Квартира — это не объем воздуха, ограниченный бетоном и обоями. Это герметичный сосуд, внутри которого время превратилось в осадок. Нина стояла в центре гостиной, чувствуя, как подошвы домашних тапочек липнут к старому, выцветшему ковру. В этом доме не было сквозняков, но холод всё равно существовал. Он жил в зазорах между паркетом, он собирался в углах, куда не проникал свет скудной лампы, и пропитывал собой всё — от тяжелых бархатных портьер до тончайшего слоя пыли, осевшего на корешках книг матери.
Она не была здесь полгода. С момента, как Ирина её мама ушла из жизни — тихо, оставив после себя лишь запах воска и нераспечатанную почту. Нина приехала, чтобы продать жилье. Чтобы зачистить пространство от следов чужой жизни, которая всё ещё давила на неё, вынуждая сутулиться. Она привычно засунула ледяные кисти рук в глубокие карманы кардигана, ощутив под пальцами шрам на запястье — крошечный, но напоминающий о том, что стекло режет до кости, когда ты слишком долго пытаешься удержать равновесие.
Нина достала телефон. Экран вспыхнул холодным, неестественно белым светом: 23:14. Через минуту она посмотрит снова, и там снова будет 23:14. Она не фиксировала это как мистику. Она записывала это как сбой протокола. В блокноте, положив его на журнальный столик, она аккуратно вывела показатели термометра: у северной стены столбик ртути упорно замирал на отметке в четырнадцать градусов, хотя батареи гудели, будто пытаясь пробить брешь в этом бесконечном ледяном покое.

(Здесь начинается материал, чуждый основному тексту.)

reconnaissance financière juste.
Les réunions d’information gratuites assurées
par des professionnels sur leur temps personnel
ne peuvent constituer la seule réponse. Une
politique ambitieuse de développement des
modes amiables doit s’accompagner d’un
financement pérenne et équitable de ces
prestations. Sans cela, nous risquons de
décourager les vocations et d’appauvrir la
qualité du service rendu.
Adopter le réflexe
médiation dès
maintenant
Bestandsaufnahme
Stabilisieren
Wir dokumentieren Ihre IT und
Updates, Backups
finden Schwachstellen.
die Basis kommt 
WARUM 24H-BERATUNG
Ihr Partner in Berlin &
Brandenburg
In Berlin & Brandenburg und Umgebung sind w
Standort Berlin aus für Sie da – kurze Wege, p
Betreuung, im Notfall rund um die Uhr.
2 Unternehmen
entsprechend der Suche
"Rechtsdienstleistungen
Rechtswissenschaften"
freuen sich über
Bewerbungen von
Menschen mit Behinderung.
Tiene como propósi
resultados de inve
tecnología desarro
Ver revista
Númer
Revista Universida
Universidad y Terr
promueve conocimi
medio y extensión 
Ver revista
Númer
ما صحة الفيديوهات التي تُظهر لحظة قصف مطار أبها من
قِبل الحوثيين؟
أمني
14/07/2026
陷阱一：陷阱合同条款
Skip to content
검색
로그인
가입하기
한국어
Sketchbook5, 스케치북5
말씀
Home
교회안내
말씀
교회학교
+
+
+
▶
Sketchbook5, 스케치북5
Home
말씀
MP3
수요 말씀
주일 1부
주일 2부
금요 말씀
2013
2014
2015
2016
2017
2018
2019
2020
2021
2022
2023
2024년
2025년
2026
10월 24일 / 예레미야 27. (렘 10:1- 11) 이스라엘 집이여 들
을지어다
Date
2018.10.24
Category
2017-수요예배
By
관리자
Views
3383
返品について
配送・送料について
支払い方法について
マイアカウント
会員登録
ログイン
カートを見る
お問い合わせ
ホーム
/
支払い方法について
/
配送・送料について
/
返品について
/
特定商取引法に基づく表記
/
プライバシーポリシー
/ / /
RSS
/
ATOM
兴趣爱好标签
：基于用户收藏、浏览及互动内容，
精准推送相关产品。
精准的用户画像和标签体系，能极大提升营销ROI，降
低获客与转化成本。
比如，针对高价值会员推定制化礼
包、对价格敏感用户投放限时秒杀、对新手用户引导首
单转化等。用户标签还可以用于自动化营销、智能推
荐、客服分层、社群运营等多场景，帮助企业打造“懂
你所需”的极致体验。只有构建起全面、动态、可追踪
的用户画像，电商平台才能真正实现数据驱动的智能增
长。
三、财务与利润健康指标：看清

Тишина в доме не была отсутствием звука. Она имела текстуру. Она давила на перепонки, как глубинное море. И в этой плотной субстанции жил скрип. Ритмичный, тяжелый, почти плотский. Скрип-вдох. Пауза. Скрип-выдох. Будто под досками, в самой сердцевине перекрытий, кто-то бесконечно долго набирал в легкие воздух, чтобы начать рассказ, но каждый раз прерывался, сглатывая звук.
Нина опустилась на пол. Её движения были сдержанными, экономными — наследие матери, которая учила заходить в комнату так, чтобы половица не пискнула, чтобы не привлечь лишнего внимания, чтобы не нарушить сложившийся баланс сил. Она знала этот дом лучше, чем саму себя. Она знала, как ложки Ирины выстраивались в ряд согласно их размеру — и теперь Нина ставила их точно так же, хотя это казалось бессмысленным актом послушания мертвым.